ZADANIA I ĆWICZENIA →
A: Odpowiedz krótko na pytania do tekstu o wypadku autokaru:
(i) Ile osób wciąż jest w stanie ciężkim?
(ii) Po ilu minutach od zgłoszenia służby były na miejscu?
(iii) Gdzie starostwo powiatowe w Jarosławiu zapewniało pasażerom bezpieczne miejsce pobytu?
B: Skopiuj wiernie fragment tekstu o wypadku autokaru od „Wypadek autokaru na” do „- mówiła Leniart.”.
C: Wypisz, proszę, wszystkie służby i instytucje, którym wojewoda podziękowała w tekście o wypadku autokaru.

TEKST DOKUMENTU →
+ + + +

Wypadek autokaru na A4. Konferencja prasowa wojewody i przedstawicieli służb
Z najświeższych wiadomości wynika, że po wypadku autokaru na A4 w stanie ciężkim wciąż jest 14 osób. Do tragicznego zdarzenia doszło w nocy z piątku na sobotę. Pojazdem podróżowali obywatele Ukrainy. W sobotę podczas konferencji prasowej podsumowane zostały najważniejsze informacje o wypadku.
Wojewoda rzeszowska Ewa Leniart rozpoczęła sobotnią konferencję prasową od podziękowań dla wszystkich służb zaangażowanych w akcję ratowniczą. - Służby były na miejscu po 10 minutach od momentu zgłoszenia - podkreśliła. - Akcja została przeprowadzona w sposób bardzo sprawny, za co pragnę wyrazić podziękowania dla straży pożarnej, pogotowia ratunkowego, policji i starostwa powiatowego w Jarosławiu które zapewniało pasażerom bezpieczne miejsce pobytu w bursie - mówiła Leniart.

+ + + +

DANE DO ĆWICZEŃ →

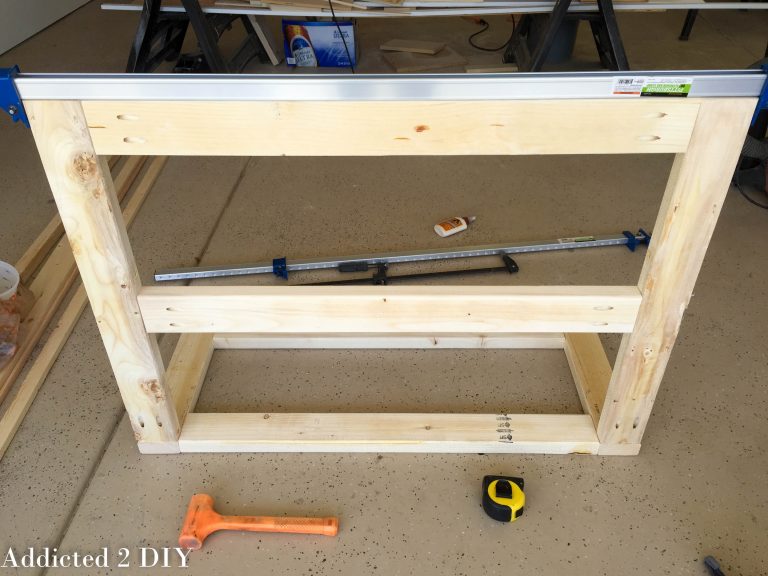
The image size is (768, 576). Identify the location of sticker. (650, 92).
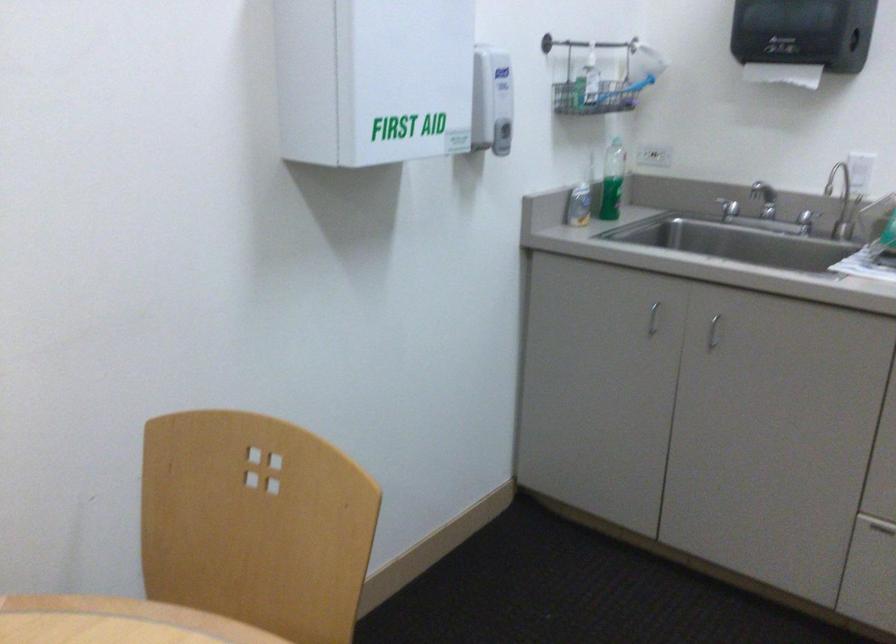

+ + + +

ZESTAW ROZWIĄZAŃ →
A:
(i) 14 osób.
(ii) Po 10 minutach.
(iii) W bursie.

B:
Wypadek autokaru na A4. Konferencja prasowa wojewody i przedstawicieli służb
Z najświeższych wiadomości wynika, że po wypadku autokaru na A4 w stanie ciężkim wciąż jest 14 osób. Do tragicznego zdarzenia doszło w nocy z piątku na sobotę. Pojazdem podróżowali obywatele Ukrainy. W sobotę podczas konferencji prasowej podsumowane zostały najważniejsze informacje o wypadku.
Wojewoda rzeszowska Ewa Leniart rozpoczęła sobotnią konferencję prasową od podziękowań dla wszystkich służb zaangażowanych w akcję ratowniczą. - Służby były na miejscu po 10 minutach od momentu zgłoszenia - podkreśliła. - Akcja została przeprowadzona w sposób bardzo sprawny, za co pragnę wyrazić podziękowania dla straży pożarnej, pogotowia ratunkowego, policji i starostwa powiatowego w Jarosławiu które zapewniało pasażerom bezpieczne miejsce pobytu w bursie - mówiła Leniart.

C: straż pożarna, pogotowie ratunkowe, policja, starostwo powiatowe w Jarosławiu